EFI has its own range of superwide inkjets, industrial label printers, and now even ceramic tile printers. It used to have but one product: the EFI Fiery RIP. One of the consequences of EFI growing in all areas of printing is that it competes with companies that use its Fiery RIP.
“Fiery’s fast RIP speed produces the best performance in all major printers including: VUTEk, HP, Epson, Canon, Mimaki, Mutoh, Roland and others.” It’s a quote from FineEye. It’s a given that some companies will work together with others on one level, and compete with them on another, but in EFI’s case, they can be working together and competing on the same product level, which is rather weird if you think about it.
“We used to have a Creo RIP with our Xerox. It was strong on color management and imposition. Unfortunately, it seemed to be a finicky RIP and very few Xerox people were well trained on it because most customers have Fiery rips. We now have a Fiery RIP. The newest version adds a great deal of features. We have the graphic arts package that includes color management and greatly improved imposition. It seems to deliver consistent results and overall we are very happy with it. We did little VDP on either one.” It’s a quote from a PrintPlanet forum thread dating back to 2009.

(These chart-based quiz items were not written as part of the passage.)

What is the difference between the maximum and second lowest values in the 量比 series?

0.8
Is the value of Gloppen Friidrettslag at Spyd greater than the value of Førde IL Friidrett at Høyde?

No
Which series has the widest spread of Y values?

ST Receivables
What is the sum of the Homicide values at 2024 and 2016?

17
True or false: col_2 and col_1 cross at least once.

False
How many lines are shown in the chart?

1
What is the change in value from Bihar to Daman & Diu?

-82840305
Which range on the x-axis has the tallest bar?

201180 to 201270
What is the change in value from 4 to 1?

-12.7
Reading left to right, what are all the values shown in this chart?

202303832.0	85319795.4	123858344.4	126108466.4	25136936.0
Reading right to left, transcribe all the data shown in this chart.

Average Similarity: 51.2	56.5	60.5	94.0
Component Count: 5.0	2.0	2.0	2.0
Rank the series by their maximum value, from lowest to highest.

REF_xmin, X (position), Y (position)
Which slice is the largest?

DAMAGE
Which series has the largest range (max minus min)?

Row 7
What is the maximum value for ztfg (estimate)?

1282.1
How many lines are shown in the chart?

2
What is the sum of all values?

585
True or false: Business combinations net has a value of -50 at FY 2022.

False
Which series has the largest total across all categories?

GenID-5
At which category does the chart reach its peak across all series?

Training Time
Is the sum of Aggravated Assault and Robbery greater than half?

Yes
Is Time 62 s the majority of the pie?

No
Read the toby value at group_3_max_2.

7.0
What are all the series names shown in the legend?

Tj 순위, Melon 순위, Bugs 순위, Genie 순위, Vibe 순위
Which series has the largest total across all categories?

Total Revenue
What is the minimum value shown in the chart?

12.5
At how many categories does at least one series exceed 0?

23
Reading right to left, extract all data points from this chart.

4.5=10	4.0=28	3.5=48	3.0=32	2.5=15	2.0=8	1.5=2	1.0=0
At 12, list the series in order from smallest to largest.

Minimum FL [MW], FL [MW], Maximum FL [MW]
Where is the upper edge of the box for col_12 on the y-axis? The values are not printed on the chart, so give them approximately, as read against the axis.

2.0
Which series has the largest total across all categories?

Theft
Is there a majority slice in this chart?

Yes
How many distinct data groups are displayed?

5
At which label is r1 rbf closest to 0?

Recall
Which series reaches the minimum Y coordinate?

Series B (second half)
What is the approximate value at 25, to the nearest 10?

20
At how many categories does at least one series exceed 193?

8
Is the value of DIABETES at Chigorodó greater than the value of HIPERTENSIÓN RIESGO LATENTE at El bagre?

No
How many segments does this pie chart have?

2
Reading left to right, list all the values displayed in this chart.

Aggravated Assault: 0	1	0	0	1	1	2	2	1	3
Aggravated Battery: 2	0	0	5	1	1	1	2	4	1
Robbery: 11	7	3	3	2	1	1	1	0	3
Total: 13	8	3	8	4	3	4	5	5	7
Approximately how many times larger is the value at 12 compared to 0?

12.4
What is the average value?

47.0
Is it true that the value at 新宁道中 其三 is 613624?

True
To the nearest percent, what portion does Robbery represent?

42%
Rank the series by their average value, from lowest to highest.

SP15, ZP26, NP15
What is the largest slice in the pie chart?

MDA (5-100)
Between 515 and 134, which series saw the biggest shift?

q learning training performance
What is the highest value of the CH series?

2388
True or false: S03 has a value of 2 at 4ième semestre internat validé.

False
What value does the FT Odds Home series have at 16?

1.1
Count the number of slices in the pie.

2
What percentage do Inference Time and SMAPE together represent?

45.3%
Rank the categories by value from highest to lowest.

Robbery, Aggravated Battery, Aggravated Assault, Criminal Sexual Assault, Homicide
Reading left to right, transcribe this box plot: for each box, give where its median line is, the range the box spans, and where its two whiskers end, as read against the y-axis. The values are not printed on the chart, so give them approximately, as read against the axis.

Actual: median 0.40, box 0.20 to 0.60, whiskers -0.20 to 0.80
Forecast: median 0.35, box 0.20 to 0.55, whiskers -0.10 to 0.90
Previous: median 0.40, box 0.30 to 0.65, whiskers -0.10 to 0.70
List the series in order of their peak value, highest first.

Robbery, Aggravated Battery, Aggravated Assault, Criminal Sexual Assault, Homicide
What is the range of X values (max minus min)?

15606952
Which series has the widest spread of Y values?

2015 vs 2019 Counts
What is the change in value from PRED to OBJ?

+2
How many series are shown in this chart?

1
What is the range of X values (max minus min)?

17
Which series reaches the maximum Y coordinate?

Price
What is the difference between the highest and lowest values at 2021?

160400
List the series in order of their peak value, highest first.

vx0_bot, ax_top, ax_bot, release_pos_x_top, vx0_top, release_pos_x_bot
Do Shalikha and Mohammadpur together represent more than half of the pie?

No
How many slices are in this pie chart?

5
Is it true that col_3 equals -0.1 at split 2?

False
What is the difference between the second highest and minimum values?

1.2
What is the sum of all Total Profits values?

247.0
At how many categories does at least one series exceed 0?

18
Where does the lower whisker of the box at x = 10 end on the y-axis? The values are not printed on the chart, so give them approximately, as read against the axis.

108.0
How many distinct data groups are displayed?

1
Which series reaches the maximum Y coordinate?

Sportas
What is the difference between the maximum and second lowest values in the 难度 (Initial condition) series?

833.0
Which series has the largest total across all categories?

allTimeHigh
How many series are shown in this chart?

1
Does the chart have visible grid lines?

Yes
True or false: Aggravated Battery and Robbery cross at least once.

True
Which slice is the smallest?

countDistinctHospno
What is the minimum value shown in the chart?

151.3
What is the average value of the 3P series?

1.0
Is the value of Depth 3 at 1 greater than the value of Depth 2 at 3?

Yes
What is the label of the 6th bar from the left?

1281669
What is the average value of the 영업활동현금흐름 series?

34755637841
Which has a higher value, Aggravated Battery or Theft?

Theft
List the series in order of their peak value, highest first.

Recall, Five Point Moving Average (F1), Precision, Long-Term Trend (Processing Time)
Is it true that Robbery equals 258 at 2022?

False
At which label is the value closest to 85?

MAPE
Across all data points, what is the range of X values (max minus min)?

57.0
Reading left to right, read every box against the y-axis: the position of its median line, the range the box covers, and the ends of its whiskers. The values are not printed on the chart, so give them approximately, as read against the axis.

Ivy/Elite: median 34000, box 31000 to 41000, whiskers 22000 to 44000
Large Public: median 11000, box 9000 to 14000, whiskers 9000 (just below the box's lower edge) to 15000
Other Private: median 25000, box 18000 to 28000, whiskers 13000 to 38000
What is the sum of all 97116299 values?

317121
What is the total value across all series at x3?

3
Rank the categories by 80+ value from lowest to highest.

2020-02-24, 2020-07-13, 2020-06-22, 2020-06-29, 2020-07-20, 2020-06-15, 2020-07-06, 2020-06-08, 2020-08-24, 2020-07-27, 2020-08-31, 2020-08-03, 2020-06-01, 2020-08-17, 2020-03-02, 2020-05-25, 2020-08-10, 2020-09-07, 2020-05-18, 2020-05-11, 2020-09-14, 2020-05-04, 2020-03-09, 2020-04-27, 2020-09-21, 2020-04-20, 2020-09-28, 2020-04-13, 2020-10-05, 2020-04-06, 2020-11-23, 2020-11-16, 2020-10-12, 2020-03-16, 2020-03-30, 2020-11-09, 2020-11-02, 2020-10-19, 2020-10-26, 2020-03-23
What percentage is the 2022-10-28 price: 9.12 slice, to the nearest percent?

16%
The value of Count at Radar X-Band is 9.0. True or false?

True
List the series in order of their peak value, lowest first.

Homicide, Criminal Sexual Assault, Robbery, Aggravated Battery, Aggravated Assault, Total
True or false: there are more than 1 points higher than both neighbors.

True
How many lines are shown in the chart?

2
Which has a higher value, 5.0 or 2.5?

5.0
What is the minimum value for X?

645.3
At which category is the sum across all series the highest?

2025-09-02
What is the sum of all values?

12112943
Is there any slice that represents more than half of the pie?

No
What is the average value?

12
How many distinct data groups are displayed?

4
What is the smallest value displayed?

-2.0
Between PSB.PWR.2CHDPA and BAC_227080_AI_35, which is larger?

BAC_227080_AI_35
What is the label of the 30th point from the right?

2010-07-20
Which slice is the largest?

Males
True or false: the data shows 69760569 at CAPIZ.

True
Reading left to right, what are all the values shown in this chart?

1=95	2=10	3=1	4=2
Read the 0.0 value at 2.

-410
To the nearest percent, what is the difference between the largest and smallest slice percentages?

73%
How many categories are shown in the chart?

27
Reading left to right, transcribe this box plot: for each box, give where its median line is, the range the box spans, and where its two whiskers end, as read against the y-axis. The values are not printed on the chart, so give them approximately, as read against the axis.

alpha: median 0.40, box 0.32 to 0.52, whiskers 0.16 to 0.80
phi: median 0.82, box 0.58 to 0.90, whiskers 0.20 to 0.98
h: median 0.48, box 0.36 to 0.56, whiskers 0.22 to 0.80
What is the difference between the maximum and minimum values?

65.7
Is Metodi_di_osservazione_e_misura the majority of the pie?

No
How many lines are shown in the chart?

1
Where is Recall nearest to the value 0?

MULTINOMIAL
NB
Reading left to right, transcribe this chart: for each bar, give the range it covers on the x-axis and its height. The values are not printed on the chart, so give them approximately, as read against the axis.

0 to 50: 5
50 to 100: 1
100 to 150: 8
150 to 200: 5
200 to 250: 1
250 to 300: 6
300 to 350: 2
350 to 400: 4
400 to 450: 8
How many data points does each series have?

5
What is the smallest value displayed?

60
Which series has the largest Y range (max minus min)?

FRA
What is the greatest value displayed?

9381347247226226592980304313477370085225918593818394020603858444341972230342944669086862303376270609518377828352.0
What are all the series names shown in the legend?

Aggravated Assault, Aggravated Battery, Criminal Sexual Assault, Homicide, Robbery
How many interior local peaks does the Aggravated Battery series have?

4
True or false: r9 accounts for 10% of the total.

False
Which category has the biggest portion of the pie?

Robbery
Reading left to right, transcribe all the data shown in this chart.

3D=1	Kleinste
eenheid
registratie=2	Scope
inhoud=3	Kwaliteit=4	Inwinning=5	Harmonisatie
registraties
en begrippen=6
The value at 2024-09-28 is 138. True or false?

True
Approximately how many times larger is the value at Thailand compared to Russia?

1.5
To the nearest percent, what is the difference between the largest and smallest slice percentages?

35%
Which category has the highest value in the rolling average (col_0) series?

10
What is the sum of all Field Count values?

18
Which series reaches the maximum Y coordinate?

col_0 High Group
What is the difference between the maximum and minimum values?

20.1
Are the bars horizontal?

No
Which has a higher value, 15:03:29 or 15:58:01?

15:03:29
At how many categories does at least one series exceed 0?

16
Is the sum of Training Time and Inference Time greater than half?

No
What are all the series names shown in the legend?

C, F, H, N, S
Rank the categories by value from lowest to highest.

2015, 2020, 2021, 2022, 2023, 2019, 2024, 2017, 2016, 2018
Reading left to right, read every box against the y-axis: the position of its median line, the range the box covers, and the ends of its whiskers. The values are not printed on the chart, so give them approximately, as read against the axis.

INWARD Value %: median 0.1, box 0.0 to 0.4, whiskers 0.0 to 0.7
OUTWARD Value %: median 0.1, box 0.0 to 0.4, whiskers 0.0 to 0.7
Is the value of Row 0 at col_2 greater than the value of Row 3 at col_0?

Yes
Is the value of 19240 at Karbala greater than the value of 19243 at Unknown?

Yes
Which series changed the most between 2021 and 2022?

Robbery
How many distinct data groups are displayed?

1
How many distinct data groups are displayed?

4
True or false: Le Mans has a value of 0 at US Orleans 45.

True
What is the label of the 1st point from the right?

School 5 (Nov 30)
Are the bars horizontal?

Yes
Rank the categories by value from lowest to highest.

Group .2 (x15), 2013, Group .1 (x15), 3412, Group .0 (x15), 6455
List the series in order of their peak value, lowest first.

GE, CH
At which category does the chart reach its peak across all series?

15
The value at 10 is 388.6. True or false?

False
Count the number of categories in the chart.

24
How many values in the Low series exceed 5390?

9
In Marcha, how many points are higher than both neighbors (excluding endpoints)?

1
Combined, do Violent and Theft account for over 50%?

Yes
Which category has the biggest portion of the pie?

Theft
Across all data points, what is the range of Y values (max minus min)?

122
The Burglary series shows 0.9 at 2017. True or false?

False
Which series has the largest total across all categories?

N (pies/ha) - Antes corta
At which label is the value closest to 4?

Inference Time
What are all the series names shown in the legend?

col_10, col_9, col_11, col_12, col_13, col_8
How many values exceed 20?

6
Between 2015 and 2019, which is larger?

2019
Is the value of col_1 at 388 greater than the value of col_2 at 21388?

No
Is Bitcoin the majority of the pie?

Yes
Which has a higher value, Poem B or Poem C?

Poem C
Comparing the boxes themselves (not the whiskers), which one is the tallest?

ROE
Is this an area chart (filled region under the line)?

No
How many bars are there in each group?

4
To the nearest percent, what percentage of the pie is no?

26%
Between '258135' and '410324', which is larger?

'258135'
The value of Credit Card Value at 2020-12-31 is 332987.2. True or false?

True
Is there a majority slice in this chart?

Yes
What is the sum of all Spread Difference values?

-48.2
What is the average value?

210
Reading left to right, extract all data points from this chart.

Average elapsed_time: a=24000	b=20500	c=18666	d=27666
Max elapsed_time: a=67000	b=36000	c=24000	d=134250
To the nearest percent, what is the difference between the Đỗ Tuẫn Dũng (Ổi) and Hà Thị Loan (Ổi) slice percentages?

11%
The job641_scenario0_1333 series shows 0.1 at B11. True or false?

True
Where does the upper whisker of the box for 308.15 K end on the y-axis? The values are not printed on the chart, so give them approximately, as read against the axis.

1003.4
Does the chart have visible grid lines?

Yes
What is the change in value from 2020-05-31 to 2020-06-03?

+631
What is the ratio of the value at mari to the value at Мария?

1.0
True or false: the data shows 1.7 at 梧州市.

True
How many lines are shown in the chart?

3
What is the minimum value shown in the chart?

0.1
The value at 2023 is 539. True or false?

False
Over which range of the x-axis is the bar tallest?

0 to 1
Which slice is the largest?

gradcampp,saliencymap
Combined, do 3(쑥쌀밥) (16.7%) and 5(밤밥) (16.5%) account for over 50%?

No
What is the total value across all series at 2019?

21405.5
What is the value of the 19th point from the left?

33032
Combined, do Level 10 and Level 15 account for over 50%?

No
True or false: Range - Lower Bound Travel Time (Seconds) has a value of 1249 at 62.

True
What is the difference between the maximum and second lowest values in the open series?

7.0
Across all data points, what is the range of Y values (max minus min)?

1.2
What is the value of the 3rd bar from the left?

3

Most users on that forum thread agreed the Fiery RIP was superior to the other (Creo) one discussed in many respects. So, here you have a company that produces one of the best RIPs in the market and whose RIP potentially drives most of its competitors’ products as well as its own.
In some markets — superwide inkjets is one — it makes you wonder why printers would buy anything else but an EFI product. If you then know Heidelberg is an EFI VUTEk reseller, it’s sort of a surprise there are still printers who favour other brands.